-- Descrição do exercício --
Copie integralmente o texto do documento apresentado abaixo, sem alterar nenhuma palavra ou sinal.

-- Texto do documento --
Black Mirror 1x03 – The Entire History of You
É irônico e preocupante pensar em uma sociedade em
que tudo está exposto, onde não existe mais segredo ou privacidade, e se dar
conta de que isso não é um “mero plot
de ficção científica distópica”. Vivemos NESSE MUNDO. Capitu traiu Bentinho? O episódio
traz um caso de traição fortíssimo e bem elaborado, e às vezes as pessoas se
focam apenas nesse aspecto de “The Entire
History of You” sem se dar conta de que a crítica é muito mais abrangente
que isso, e é isso o que torna o episódio tão incômodo de se assistir. Acabei CADA
episódio da primeira temporada de “Black
Mirror” transtornado. Com o coração nervoso e batendo rápido, com um pouco
de falta de ar, horrorizado… a série não é apenas ficção científica ou
suspense, mas quase um terror psicológico
que brinca conosco e nos estapeia continuamente.

-- Entradas listadas --
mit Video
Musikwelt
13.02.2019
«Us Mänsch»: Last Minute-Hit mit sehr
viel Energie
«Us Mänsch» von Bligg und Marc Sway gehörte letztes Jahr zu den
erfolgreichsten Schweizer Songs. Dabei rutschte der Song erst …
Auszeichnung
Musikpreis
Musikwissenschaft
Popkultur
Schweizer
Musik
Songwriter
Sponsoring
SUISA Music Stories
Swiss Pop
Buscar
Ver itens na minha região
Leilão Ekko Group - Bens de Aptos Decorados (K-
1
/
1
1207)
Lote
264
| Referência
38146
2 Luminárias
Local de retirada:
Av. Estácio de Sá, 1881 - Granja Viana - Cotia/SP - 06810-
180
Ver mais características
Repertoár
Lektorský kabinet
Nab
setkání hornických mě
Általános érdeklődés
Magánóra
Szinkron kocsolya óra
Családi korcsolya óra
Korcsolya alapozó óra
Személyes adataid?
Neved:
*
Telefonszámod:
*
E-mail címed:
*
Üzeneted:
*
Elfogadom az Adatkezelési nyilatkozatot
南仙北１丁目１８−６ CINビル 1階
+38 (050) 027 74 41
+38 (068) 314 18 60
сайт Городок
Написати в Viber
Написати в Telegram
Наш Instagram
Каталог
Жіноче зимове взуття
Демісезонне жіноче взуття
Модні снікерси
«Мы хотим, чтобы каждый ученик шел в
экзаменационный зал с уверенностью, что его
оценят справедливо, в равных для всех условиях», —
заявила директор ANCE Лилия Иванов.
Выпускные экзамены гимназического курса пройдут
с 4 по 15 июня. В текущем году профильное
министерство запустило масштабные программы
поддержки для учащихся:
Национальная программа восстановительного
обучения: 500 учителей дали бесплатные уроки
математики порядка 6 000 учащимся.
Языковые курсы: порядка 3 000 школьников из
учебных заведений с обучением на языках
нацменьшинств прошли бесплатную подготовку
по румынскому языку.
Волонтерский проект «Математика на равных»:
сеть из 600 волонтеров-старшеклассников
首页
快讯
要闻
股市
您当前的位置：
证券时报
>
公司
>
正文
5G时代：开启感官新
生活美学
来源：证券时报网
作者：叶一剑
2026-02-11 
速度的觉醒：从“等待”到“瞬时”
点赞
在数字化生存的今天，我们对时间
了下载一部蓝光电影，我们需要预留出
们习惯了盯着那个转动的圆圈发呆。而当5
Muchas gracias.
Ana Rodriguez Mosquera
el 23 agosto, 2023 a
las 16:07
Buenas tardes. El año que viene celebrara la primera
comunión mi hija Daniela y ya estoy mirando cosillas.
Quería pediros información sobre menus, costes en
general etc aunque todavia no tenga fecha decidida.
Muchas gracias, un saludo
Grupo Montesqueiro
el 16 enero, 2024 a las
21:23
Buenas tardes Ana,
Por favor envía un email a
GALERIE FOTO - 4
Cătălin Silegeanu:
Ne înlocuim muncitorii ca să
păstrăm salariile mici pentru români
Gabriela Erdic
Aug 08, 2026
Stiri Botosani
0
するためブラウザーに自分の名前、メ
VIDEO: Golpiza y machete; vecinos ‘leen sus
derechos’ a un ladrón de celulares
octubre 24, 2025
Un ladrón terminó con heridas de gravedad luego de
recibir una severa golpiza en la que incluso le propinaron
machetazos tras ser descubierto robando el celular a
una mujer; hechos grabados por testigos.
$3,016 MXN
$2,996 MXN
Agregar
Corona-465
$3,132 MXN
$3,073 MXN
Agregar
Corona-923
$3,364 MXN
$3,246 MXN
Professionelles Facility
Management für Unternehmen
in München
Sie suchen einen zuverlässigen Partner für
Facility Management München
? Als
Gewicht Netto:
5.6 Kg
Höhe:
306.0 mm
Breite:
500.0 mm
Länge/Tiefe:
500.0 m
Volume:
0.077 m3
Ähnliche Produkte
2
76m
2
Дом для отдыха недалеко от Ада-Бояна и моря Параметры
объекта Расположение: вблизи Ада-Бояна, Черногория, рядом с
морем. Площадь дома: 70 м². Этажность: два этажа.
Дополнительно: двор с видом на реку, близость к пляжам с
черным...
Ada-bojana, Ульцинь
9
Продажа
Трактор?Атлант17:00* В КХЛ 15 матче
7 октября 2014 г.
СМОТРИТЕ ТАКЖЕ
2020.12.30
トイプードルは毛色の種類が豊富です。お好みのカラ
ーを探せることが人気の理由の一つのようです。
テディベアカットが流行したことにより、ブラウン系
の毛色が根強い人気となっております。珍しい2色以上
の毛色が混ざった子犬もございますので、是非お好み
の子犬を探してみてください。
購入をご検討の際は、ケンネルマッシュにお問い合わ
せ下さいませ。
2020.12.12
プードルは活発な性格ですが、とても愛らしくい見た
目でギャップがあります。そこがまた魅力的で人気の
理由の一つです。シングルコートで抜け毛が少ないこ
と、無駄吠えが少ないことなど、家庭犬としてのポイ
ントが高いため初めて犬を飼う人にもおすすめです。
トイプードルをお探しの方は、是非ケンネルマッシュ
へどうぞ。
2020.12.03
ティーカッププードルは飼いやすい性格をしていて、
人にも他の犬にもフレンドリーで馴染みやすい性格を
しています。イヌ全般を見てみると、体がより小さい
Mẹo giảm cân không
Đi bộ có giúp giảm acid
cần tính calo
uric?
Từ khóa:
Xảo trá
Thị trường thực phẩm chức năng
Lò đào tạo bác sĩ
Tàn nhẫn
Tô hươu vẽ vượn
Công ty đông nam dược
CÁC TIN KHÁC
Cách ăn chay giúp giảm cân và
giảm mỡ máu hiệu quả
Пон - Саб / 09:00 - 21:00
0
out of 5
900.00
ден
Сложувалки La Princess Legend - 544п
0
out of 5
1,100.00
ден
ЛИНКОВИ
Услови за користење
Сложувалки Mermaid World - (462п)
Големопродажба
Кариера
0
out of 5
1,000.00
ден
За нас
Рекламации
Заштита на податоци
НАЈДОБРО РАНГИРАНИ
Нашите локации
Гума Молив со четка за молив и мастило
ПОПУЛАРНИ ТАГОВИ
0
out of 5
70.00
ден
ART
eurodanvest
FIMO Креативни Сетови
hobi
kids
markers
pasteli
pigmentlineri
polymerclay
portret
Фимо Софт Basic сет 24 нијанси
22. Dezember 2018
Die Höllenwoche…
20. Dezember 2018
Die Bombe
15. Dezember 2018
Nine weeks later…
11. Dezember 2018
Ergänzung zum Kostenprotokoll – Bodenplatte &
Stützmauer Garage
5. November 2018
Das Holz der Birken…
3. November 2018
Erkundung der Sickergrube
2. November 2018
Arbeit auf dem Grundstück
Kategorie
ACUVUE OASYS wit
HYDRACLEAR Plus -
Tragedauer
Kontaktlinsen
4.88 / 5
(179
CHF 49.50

-- Resultado do exercício --
Black Mirror 1x03 – The Entire History of You
É irônico e preocupante pensar em uma sociedade em
que tudo está exposto, onde não existe mais segredo ou privacidade, e se dar
conta de que isso não é um “mero plot
de ficção científica distópica”. Vivemos NESSE MUNDO. Capitu traiu Bentinho? O episódio
traz um caso de traição fortíssimo e bem elaborado, e às vezes as pessoas se
focam apenas nesse aspecto de “The Entire
History of You” sem se dar conta de que a crítica é muito mais abrangente
que isso, e é isso o que torna o episódio tão incômodo de se assistir. Acabei CADA
episódio da primeira temporada de “Black
Mirror” transtornado. Com o coração nervoso e batendo rápido, com um pouco
de falta de ar, horrorizado… a série não é apenas ficção científica ou
suspense, mas quase um terror psicológico
que brinca conosco e nos estapeia continuamente.